Ist ein Arbeitnehmer aufgrund von Krankheit nicht in der Lage seine Arbeit auszuüben, hat er unter den Voraussetzungen des § 3 EFZG einen Anspruch auf Entgeltfortzahlung für die Dauer der Arbeitsunfähigkeit. Gemäß § 5 Abs. 1 S. 1 EFZG ist der Arbeitnehmer verpflichtet, dem Arbeitgeber die Arbeitsunfähigkeit unverzüglich mitzuteilen. Ist der Arbeitnehmer länger als drei Tage erkrankt, muss er eine ärztliche Bescheinigung über die Arbeitsunfähigkeit vorlegen. Kommt der Arbeitnehmer dieser Nachweispflicht nicht nach, kann der Arbeitgeber die Entgeltfortzahlung verweigern.
Auch im Prozess trifft den Arbeitnehmer die Darlegungs- und Beweislast hinsichtlich der Anspruchsvoraussetzungen des § 3 EFZG. Den Beweis der krankheitsbedingten Arbeitsunfähigkeit erbringt der Arbeitnehmer regelmäßig durch die Arbeitsunfähigkeitsbescheinigung. Dieser kommt nach der Rechtsprechung des Bundesarbeitsgerichts im Rahmen der richterlichen Beweiswürdigung ein hoher Beweiswert zu.
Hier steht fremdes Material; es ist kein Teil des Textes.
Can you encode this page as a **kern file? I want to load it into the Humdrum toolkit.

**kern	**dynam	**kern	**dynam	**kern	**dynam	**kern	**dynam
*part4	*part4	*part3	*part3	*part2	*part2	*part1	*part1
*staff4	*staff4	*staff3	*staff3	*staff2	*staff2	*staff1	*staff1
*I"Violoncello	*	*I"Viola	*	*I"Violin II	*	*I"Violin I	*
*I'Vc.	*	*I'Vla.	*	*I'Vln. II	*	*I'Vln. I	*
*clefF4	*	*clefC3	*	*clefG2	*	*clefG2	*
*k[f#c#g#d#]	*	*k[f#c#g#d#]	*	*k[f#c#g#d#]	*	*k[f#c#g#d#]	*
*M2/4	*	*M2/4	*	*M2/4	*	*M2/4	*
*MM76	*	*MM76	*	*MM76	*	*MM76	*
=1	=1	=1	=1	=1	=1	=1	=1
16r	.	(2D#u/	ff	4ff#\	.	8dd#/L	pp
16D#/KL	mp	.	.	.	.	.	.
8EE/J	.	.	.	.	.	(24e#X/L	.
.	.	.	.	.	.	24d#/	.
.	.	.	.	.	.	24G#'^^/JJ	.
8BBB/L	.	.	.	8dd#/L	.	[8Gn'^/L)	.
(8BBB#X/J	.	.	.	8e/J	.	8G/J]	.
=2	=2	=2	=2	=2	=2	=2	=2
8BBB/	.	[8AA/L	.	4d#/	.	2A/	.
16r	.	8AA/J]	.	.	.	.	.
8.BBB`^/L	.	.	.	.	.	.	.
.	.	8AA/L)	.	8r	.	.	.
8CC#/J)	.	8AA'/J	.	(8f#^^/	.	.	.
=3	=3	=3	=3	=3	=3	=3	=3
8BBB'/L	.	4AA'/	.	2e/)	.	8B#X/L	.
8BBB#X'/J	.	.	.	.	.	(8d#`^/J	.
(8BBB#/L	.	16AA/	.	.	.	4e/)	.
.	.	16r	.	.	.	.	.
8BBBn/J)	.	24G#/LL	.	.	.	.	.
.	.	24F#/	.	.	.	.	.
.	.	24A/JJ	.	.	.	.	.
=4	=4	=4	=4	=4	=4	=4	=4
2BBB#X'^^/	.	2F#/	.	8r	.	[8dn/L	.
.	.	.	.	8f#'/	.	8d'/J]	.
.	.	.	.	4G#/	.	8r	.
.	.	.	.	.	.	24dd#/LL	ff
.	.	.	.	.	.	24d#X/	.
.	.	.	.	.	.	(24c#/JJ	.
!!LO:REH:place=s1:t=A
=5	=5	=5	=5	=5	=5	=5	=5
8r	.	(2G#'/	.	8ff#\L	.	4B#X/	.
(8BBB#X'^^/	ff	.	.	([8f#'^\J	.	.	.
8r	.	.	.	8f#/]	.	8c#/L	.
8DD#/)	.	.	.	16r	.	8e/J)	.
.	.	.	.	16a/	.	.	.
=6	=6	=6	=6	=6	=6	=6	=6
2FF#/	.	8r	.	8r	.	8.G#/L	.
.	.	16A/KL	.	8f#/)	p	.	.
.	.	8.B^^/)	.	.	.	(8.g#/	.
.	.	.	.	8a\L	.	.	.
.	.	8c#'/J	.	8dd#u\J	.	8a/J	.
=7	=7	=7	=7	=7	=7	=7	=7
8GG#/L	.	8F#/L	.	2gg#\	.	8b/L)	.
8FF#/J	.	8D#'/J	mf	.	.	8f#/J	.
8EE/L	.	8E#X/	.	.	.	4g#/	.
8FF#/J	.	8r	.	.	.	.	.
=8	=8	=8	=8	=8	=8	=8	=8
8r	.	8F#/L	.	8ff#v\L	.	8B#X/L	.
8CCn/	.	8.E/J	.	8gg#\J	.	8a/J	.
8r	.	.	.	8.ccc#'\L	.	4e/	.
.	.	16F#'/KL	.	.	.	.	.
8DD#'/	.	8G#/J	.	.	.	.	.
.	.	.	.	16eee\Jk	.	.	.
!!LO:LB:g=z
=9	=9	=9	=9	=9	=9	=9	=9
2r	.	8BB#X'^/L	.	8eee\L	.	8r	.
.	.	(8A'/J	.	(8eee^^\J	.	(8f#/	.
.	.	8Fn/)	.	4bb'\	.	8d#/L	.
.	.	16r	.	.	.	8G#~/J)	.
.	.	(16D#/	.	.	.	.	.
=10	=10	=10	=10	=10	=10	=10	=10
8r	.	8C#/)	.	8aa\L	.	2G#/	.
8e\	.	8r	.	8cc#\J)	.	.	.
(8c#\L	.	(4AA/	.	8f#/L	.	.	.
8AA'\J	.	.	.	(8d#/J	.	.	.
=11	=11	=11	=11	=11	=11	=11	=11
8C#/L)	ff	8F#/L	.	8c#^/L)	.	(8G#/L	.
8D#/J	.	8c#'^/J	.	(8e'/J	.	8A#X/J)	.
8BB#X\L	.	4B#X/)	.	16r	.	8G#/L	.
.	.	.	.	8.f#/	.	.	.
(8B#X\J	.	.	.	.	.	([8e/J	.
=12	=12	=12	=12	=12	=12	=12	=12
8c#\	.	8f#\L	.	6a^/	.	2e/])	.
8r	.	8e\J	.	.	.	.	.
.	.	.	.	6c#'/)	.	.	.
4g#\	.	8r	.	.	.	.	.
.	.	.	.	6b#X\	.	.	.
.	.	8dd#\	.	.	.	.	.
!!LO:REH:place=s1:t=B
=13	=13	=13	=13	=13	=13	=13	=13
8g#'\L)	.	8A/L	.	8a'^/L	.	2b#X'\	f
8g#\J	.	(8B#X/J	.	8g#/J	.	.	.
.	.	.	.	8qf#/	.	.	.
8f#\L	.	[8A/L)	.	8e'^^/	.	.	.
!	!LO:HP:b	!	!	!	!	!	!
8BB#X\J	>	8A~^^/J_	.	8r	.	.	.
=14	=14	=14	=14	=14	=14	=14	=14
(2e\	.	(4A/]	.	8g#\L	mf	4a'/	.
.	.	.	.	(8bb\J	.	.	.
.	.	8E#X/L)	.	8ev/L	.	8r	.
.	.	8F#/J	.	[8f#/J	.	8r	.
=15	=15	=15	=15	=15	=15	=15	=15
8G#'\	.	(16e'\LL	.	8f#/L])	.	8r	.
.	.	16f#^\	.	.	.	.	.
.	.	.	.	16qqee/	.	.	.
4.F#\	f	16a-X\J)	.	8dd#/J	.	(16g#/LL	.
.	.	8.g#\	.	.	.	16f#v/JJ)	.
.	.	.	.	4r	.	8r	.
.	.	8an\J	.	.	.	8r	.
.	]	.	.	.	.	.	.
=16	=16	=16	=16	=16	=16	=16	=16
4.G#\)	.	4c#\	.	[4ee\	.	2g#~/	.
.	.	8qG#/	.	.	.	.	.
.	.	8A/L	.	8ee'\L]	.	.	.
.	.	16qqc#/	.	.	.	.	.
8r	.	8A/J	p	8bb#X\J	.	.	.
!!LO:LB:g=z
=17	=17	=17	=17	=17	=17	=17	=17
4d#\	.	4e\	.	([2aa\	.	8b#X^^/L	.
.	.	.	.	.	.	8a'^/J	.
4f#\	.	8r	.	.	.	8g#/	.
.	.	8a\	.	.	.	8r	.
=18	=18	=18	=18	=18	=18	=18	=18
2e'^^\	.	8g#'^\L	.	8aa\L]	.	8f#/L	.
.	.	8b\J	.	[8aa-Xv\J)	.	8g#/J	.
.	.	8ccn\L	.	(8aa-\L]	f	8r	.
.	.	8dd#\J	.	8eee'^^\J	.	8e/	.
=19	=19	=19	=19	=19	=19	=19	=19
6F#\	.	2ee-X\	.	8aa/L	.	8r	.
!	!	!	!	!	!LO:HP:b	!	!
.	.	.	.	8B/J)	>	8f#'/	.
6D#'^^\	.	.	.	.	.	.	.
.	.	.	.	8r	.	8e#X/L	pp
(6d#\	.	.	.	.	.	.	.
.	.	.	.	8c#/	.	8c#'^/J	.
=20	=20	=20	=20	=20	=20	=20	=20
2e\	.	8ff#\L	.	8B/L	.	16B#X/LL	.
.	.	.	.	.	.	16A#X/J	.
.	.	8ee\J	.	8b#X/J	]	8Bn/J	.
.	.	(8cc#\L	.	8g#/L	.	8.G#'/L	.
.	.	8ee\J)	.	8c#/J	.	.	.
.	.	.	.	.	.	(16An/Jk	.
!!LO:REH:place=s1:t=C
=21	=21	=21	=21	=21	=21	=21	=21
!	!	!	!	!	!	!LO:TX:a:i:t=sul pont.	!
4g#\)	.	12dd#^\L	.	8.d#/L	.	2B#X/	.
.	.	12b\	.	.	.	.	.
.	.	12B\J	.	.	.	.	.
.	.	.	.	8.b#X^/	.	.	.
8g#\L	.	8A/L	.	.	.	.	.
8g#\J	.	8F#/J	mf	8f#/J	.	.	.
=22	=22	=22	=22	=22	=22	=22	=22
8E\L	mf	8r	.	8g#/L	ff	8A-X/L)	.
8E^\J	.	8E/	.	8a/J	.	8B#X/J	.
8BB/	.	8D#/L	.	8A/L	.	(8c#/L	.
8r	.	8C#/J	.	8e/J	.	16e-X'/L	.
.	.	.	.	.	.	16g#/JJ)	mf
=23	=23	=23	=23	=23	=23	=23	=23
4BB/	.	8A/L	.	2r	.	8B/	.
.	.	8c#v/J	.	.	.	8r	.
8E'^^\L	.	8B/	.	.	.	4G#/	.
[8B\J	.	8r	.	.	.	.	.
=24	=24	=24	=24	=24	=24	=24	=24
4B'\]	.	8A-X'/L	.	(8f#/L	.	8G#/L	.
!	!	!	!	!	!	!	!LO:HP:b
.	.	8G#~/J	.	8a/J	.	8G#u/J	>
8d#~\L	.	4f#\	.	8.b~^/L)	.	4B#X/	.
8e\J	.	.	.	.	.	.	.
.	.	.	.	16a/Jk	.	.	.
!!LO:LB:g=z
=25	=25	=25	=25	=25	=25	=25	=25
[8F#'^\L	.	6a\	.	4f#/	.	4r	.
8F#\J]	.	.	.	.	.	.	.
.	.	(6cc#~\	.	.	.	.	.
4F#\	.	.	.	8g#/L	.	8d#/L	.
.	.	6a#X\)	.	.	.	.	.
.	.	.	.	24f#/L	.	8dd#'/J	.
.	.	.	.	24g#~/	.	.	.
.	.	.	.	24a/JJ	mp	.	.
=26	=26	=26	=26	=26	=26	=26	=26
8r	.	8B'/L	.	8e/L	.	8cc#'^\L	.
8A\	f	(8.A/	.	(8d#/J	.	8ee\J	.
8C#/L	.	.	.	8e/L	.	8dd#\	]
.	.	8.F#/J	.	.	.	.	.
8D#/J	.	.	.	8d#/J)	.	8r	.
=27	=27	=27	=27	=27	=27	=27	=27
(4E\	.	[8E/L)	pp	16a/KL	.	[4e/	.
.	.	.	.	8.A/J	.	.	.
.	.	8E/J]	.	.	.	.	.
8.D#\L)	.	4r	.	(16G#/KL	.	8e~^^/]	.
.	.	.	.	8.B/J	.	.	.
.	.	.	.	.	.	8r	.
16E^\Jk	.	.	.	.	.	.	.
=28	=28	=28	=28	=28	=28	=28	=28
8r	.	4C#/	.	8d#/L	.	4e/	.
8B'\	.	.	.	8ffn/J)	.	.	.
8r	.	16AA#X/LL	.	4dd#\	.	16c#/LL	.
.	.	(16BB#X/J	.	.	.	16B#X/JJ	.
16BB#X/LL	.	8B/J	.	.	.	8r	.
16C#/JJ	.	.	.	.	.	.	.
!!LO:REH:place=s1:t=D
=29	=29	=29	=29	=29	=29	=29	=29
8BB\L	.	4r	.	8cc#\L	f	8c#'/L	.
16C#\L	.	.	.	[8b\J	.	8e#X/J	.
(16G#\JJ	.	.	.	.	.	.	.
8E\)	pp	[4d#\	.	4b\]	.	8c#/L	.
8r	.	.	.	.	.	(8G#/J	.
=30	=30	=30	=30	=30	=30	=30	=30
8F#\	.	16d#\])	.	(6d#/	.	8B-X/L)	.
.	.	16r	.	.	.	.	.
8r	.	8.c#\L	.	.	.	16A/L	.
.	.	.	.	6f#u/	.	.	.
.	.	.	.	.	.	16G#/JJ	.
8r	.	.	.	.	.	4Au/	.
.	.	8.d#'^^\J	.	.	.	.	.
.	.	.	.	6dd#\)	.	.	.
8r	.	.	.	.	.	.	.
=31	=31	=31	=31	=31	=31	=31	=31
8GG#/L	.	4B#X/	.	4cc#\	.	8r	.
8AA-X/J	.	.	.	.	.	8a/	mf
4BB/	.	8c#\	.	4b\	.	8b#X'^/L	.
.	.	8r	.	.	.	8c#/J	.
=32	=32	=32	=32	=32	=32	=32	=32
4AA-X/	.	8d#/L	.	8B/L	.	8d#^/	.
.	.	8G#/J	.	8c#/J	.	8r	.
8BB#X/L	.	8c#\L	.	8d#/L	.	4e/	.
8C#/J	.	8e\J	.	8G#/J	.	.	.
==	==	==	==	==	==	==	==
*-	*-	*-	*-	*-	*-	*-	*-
Gleichwohl kann der Beweiswert der Arbeitsunfähigkeitsbescheinigung durch den Arbeitgeber erschüttert werden. Hierfür muss der Arbeitgeber tatsächliche Umstände darlegen, die nachvollziehbare Zweifel an der Arbeitsunfähigkeit begründen. Derartige Zweifel können sich aus der Bescheinigung selbst, aber auch aus den Umständen ihrer Entstehung ergeben. Ist der Beweiswert erschüttert, muss der Arbeitnehmer anderweitig darlegen, dass er arbeitsunfähig war.
Im vorliegenden Fall ist es dem Arbeitgeber gelungen, den Beweiswert der Arbeitsunfähigkeitsbescheinigung zu erschüttern. Nach Ansicht des BAG begründet bereits die zeitliche Übereinstimmung von Kündigung und Krankschreibung ernsthafte Zweifel an der bescheinigten Arbeitsunfähigkeit. Damit sei die Klägerin im Prozess ihrer Darlegungslast zum Bestehen einer Arbeitsunfähigkeit nicht hinreichend konkret nachgekommen. Die Klage auf Lohnfortzahlung wurde daher abgewiesen.
Das BAG hat erneut deutlich gemacht, dass der Beweiswert einer ärztlichen Arbeitsunfähigkeit nicht grenzenlos ist. Die bisher veröffentliche Pressemitteilung verdeutlicht, dass die zeitliche Überschneidung einer Kündigung und einer parallelen Krankschreibung ernsthafte Zweifel an der Arbeitsunfähigkeit des Arbeitnehmers begründet. Gleichwohl die Entscheidungsgründe noch nicht veröffentlicht sind, dürfen sich Arbeitgeber in Zukunft darin bestärkt sehen, in vergleichbaren Fällen die Arbeitsunfähigkeit der Arbeitnehmer zu hinterfragen.